=== TRECHO DO DOCUMENTO ===
On-line version ISSN 1519-7654

ComCiência  no.133 Campinas  2011

 

ARTIGO

 

Conflitos pela terra na Amazônia: o caso da região sudeste do Pará

 

 

Ricardo Sampaio DagninoI; Samira El SaifiII

IGeógrafo, doutorando em demografia pela Universidade Estadual de Campinas (Unicamp), bolsista do CNPq
IISocióloga, mestre em ciência política, doutoranda em ciências sociais pela Universidade Estadual de Campinas (Unicamp), bolsista do CNPq

 

 

A Amazônia brasileira é reconhecida não apenas como a maior reserva de recursos naturais do planeta, mas também como uma região em constante disputa política, econômica, ambiental e social. Em particular, o sudeste do Pará (que abrange os municípios de Altamira, São Félix do Xingu, Marabá e Anapu dentre outros) tem chamado sistematicamente a atenção pelo rápido avanço na demarcação de unidades de conservação por um lado, mas por outro, pelos conflitos violentos decorrentes do processo de ocupação e exploração da terra.
=== SEÇÃO DE DADOS ===
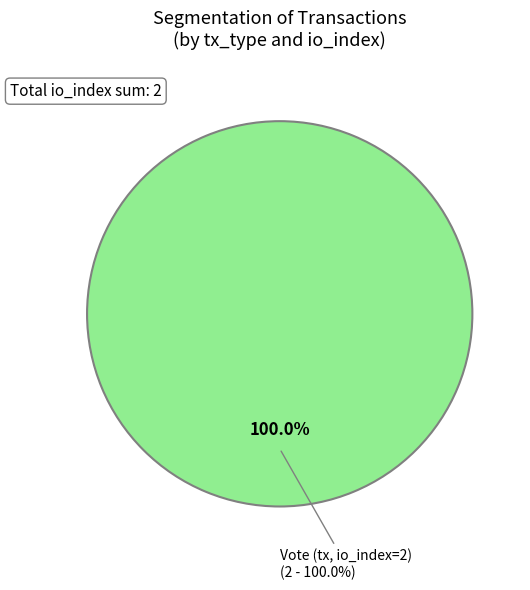

What percentage do Vote (io_index: 2) and Regular (io_index: 0) together represent?

100.0%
===
» **INSTRUÇÃO 1**
Transcreva o trecho do texto sobre conflitos pela terra na Amazônia que vai de "IGeógrafo, doutorando em" até "exploração da terra.", incluindo esses dois extremos.
» **INSTRUÇÃO 2**
Por favor, escreva a continuação do texto sobre conflitos pela terra na Amazônia a partir da última frase apresentada.

» **RESULTADO DA TAREFA 1**
IGeógrafo, doutorando em demografia pela Universidade Estadual de Campinas (Unicamp), bolsista do CNPq
IISocióloga, mestre em ciência política, doutoranda em ciências sociais pela Universidade Estadual de Campinas (Unicamp), bolsista do CNPq

 

 

A Amazônia brasileira é reconhecida não apenas como a maior reserva de recursos naturais do planeta, mas também como uma região em constante disputa política, econômica, ambiental e social. Em particular, o sudeste do Pará (que abrange os municípios de Altamira, São Félix do Xingu, Marabá e Anapu dentre outros) tem chamado sistematicamente a atenção pelo rápido avanço na demarcação de unidades de conservação por um lado, mas por outro, pelos conflitos violentos decorrentes do processo de ocupação e exploração da terra.

» **RESULTADO DA TAREFA 2**
Projetos voltados para essa porção do Pará, tais como a construção da hidrelétrica de Belo Monte (Rio Xingu), abertura de novas estradas, pavimentação da BR-163 (Cuiabá-Santarém), crescimento da criação de gado, entre outros fatores, têm acelerado o processo de ocupação e movimentado novas fronteiras econômicas. Em decorrência desse processo de reativação da fronteira, há aceleração da expropriação e exploração do território, resultando em desmatamento e muita violência (assassinatos, escravidão, ameaças de morte, expulsões do campo) envolvendo populações indígenas, agricultores e residentes em Unidades de Conservação (UCs).

Por causa dessa situação a região ficou conhecida como "terra sem lei". A violência é reflexo dos conflitos decorrentes da disputa de interesses, da sobreposição de territórios destinados a diferentes usos dos recursos, da concentração fundiária e da precariedade no ordenamento territorial. Além desses fatores, as tensões sociais tendem a ter um desfecho violento também pela presença insatisfatória do poder público, principalmente, aquele poder legítimo e não corrompido pelos grandes interesses econômicos.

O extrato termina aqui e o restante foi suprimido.